It is such a great relief to see the recent progress in Malaria control efforts. The World Health Organization reported that 212 million new cases and 429,000 deaths occurred (WHO, 2016). Malaria control efforts have focused on three major areas over the last decade: chemoprevention, vector control and use of malaria diagnostic testing. All three of these have shown impressive improvements over time. However surveillance efforts have not made any measurable strides.
According to the WHO, an estimated 19% of global malaria cases are detected using existing surveillance systems. But nearly 4 in 5 patients with malaria are not detected using current methods. This is not nearly good enough. The current gold standard for malaria detection requires identification using microscopy and a blood smear. This is time consuming, and only detects patients whose disease has spread beyond the liver. Dozens of rapid diagnostic tests (RDT) exist, but are not nearly sensitive enough. We really need a way to detect malaria at the earliest stages, when it matters the most.
Several barriers prevent infected patients from seeking treatment. Socioeconomic forces are the biggest barrier. Malaria disproportionately affects patients in the poorest and most rural settings in the world. In rural communities, patients simply don’t have the means to travel to cities to seek medical attention. The second barrier is trying to figure out who even has the disease. More than two-thirds of patients infected with Malaria may not even know it. A recent study found that in a tribal area of West Bengal 81 patients were infected with P. falciparum. Of these 81 patients, 66 (80%) were proven to be asymptomatic carriers (Ganguly, 2013). This is a big problem because these asymptomatic carriers serve as a huge reservoir and unknowingly continue to spread the disease.

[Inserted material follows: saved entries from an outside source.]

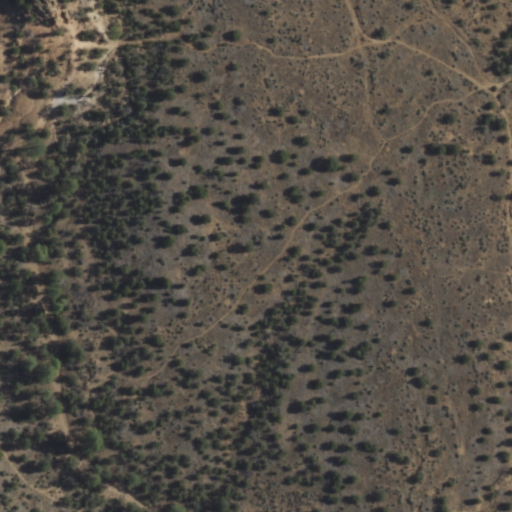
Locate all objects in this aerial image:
road: (116, 33)
road: (273, 54)
road: (99, 83)
road: (501, 86)
road: (13, 235)
road: (233, 283)
road: (398, 290)
road: (41, 317)
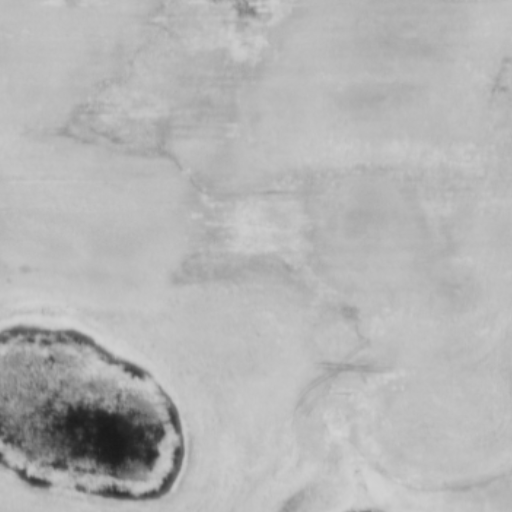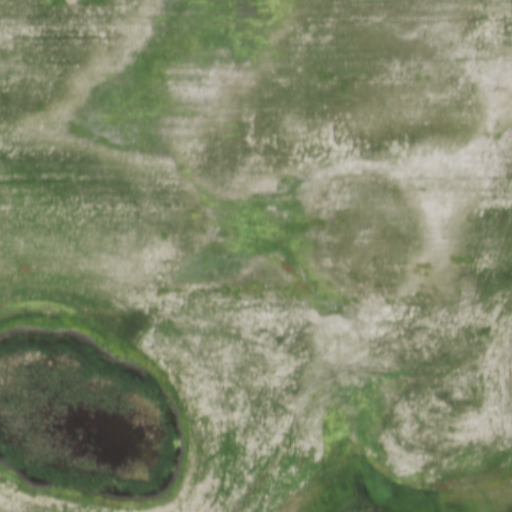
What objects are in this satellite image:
road: (360, 409)
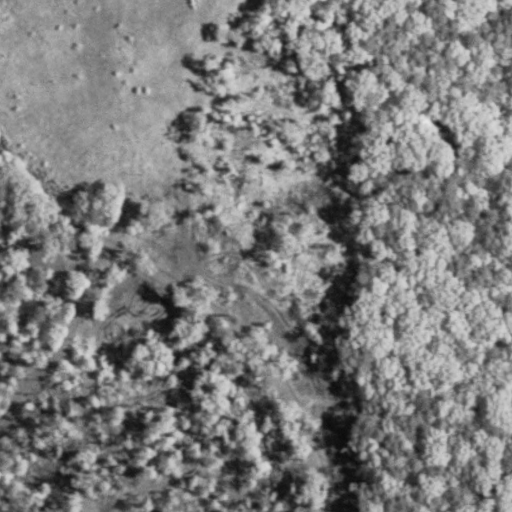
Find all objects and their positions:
road: (156, 317)
road: (498, 490)
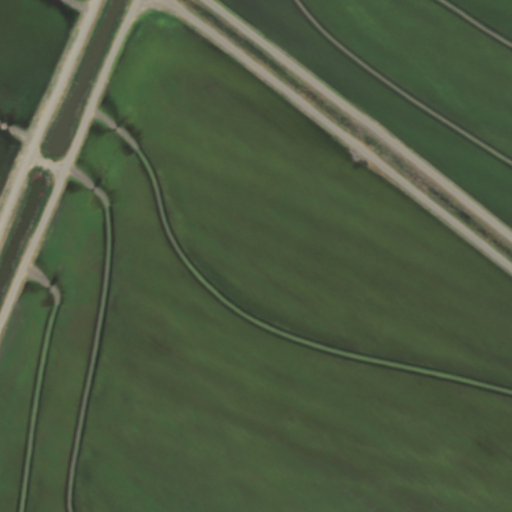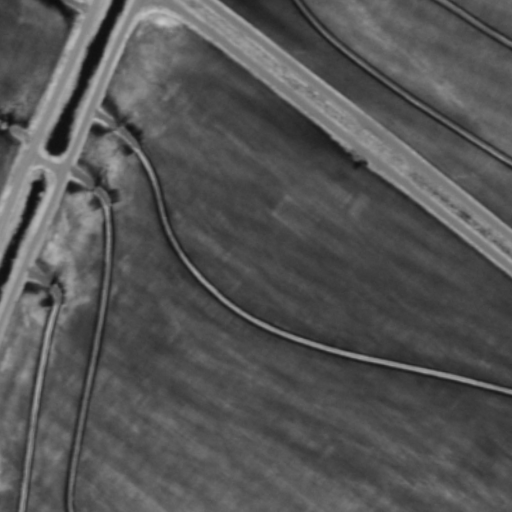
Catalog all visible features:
crop: (256, 256)
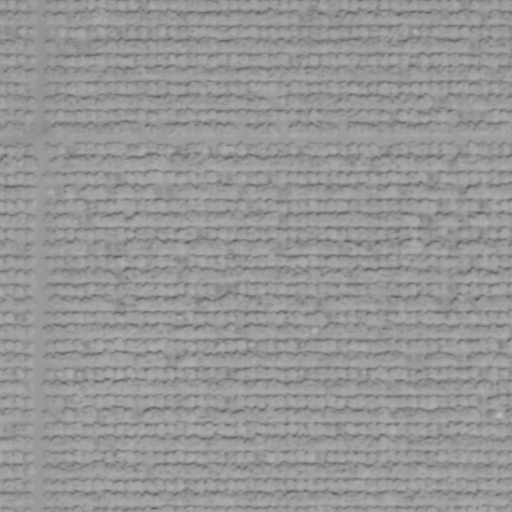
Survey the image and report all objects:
crop: (255, 255)
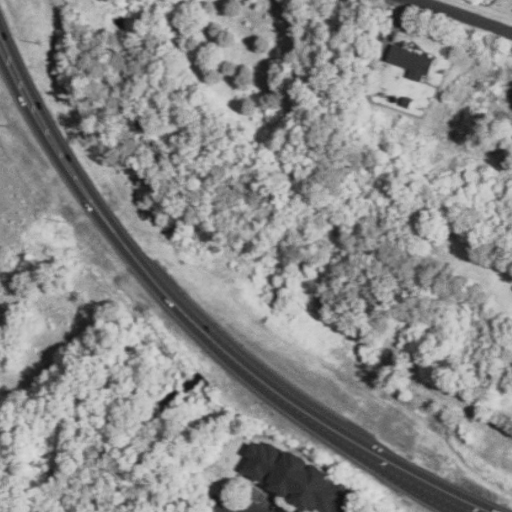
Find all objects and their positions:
road: (466, 17)
building: (410, 61)
building: (411, 62)
road: (196, 318)
building: (296, 478)
building: (296, 478)
road: (222, 507)
road: (240, 507)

I sought to address these fundamental issues using a low-tech approach. My goal was to create a small portable device that could amplify and detect malaria DNA using ordinary camping equipment. Laboratory based tests like polymerase chain reaction (PCR) are certainly sensitive enough to amplify sections of the malaria genome, however they are impractical to use in the developing world. I wanted to create something that could run on battery power, without the need for AC electricity, and would require only minimal training.

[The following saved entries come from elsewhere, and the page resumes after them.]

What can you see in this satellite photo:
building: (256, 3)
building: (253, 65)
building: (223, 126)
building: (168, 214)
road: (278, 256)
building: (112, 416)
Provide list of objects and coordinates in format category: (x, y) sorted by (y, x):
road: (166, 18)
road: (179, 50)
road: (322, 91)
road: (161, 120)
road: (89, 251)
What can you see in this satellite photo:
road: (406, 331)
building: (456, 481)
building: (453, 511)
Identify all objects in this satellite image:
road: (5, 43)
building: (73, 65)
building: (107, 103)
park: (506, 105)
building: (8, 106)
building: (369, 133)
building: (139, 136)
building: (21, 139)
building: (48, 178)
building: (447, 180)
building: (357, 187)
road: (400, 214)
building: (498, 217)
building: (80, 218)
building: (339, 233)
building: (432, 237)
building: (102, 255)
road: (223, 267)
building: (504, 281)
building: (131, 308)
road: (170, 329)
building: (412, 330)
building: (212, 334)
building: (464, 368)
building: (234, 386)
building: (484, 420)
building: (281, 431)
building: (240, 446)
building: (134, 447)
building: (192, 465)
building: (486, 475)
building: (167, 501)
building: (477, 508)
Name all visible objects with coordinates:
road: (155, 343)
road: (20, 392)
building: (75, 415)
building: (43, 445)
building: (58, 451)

My system relies on a technique known as isothermal loop amplification (LAMP) and is similar to PCR, but does not require bulky lab equipment. Instead of using an expensive thermocycler, the portable LAMP system uses a flameless camping stove based on meals-ready-to-eat (MRE) heaters. The stove uses a magnesium alloy to generate an exothermic reaction — enough to power the LAMP reaction for up to 60 minutes. A smartphone camera is then used to detect color changes on a microfluidic chip which signifies the presence of malaria DNA. The LAMP reaction detects two genes which are found in malaria causing plasmodium species: aldolase and histidine rich protein II (HRP-2).
So when will this be ready for use in real patients? Unfortunately it will take some time. Results from this experiment were recently presented as a poster at the American Society of Parasitologists Annual Meeting in San Antonio TX (Gopal et al, 2017). In this first prototype, we amplified purified DNA from a P. falciparum stock. Further work needs to be done to compare the results from LAMP to a standard lab based PCR. After some more refinements, the device would then be ready for testing in real patients with endemic malaria. Then we could potentially submit the device for approval to health authorities for human use. Through the efforts of the scientific community, I hope a more refined device using this technology will be available within the next 3-5 years.

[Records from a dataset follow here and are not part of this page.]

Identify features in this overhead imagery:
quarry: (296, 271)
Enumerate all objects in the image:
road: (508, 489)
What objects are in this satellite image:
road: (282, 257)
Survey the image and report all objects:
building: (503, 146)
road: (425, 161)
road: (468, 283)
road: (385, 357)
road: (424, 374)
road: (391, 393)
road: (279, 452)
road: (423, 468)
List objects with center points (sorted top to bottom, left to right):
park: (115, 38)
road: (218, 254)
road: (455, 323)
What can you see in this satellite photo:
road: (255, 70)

Ganguly, S., P. Saha, S. K. Guha, A. Biswas, S. Das, P. K. Kundu, and A. K. Maji. 2013. “High Prevalence of Asymptomatic Malaria in a Tribal Population in Eastern India.” Journal of Clinical Microbiology 51 (5):1439–44.
Gopal NS, Hayter J, Azaro M, Brzustowicz LM. Plasmodium Aldolase Quantification Using Portable Isothermal Loop Mediated Amplification (LAMP) and a Smartphone. Poster #148 presented at the American Society of Parasitologists Annual Meeting, San Antonio TX, July 2017.